> _Wyodrębniony tekst_
•••••
Przełożeni zakonów: "tak" dla uchodźców

(fot. BP KEP / youtube.com)
KAI / kk

W związku z pytaniami jakie otrzymał przewodniczący KWPZM o. Janusz Sok CSsR od portalu stacja7.pl, w sprawie uchodźców i migrantów, została wypracowana wspólna odpowiedź Konsulty Wyższych Przełożonych Zakonów Męskich w tej sprawie.

Poniżej publikujemy treść tej odpowiedzi:

Osoby konsekrowane, muszą widzieć ludzką biedę i podejmować konkretne czyny. Z racji naszego powołania i wyboru należymy do ubogich tej ziemi i czujemy się wezwani do służby ludziom potrzebującym. W przeciwnym razie, stawiając się w wygodnym dystansie od ludzkich zranień, zaprzeczylibyśmy podstawom swojego istnienia.
•••••
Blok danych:
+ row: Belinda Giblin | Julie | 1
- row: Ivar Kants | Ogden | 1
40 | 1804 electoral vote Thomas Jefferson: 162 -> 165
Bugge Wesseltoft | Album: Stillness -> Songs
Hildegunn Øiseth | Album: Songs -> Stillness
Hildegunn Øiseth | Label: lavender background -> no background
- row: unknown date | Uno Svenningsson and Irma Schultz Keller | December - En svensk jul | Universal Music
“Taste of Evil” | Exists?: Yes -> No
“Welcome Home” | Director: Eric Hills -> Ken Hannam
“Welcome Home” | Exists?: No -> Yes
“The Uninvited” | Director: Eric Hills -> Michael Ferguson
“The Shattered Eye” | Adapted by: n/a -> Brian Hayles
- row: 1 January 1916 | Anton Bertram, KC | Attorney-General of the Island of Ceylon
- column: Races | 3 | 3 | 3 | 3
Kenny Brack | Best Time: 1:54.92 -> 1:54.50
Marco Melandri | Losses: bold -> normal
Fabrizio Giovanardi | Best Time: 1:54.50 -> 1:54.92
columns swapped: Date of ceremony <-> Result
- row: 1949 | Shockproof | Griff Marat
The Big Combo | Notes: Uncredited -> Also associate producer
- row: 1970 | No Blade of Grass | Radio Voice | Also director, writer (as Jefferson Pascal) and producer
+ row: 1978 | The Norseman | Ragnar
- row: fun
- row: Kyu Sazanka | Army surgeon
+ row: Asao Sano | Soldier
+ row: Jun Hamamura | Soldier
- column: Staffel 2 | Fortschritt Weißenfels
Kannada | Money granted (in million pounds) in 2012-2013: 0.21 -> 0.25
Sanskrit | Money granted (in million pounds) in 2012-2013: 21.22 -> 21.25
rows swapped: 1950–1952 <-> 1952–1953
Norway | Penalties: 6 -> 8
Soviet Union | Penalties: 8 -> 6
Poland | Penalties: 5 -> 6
•••••
> _Zadania do wykonania_
A. Z jakich zdań składa się akapit tekstu o uchodźcach zaczynający się od słów „Osoby konsekrowane”? Wypisz je wszystkie.
B. Przepisz z tekstu o uchodźcach fragment od „Poniżej publikujemy treść” aż do „podstawom swojego istnienia.” włącznie.
C. Jak mógłby dalej brzmieć tekst o uchodźcach? Kontynuuj go od miejsca, w którym się urywa.

> _Wyniki zadań_
A.
1. Osoby konsekrowane, muszą widzieć ludzką biedę i podejmować konkretne czyny.
2. Z racji naszego powołania i wyboru należymy do ubogich tej ziemi i czujemy się wezwani do służby ludziom potrzebującym.
3. W przeciwnym razie, stawiając się w wygodnym dystansie od ludzkich zranień, zaprzeczylibyśmy podstawom swojego istnienia.

B.
Poniżej publikujemy treść tej odpowiedzi:

Osoby konsekrowane, muszą widzieć ludzką biedę i podejmować konkretne czyny. Z racji naszego powołania i wyboru należymy do ubogich tej ziemi i czujemy się wezwani do służby ludziom potrzebującym. W przeciwnym razie, stawiając się w wygodnym dystansie od ludzkich zranień, zaprzeczylibyśmy podstawom swojego istnienia.

C.
DEON.PL POLECA

Większość zakonów i zgromadzeń zakonnych w Polsce ma charakter międzynarodowy. Pracujemy w wielu krajach poza Polską i poza bogatą Europą. Nasi współbracia to osoby różnych narodowości i kultur. Posługujemy w szkołach i sierocińcach, bywa, że większość uczniów to np. muzułmanie czy buddyści. Pomocą ogarniamy ludzi bez względu na ich rasę i wyznanie. To jest nasza codzienność, a nie sporadyczne akcje.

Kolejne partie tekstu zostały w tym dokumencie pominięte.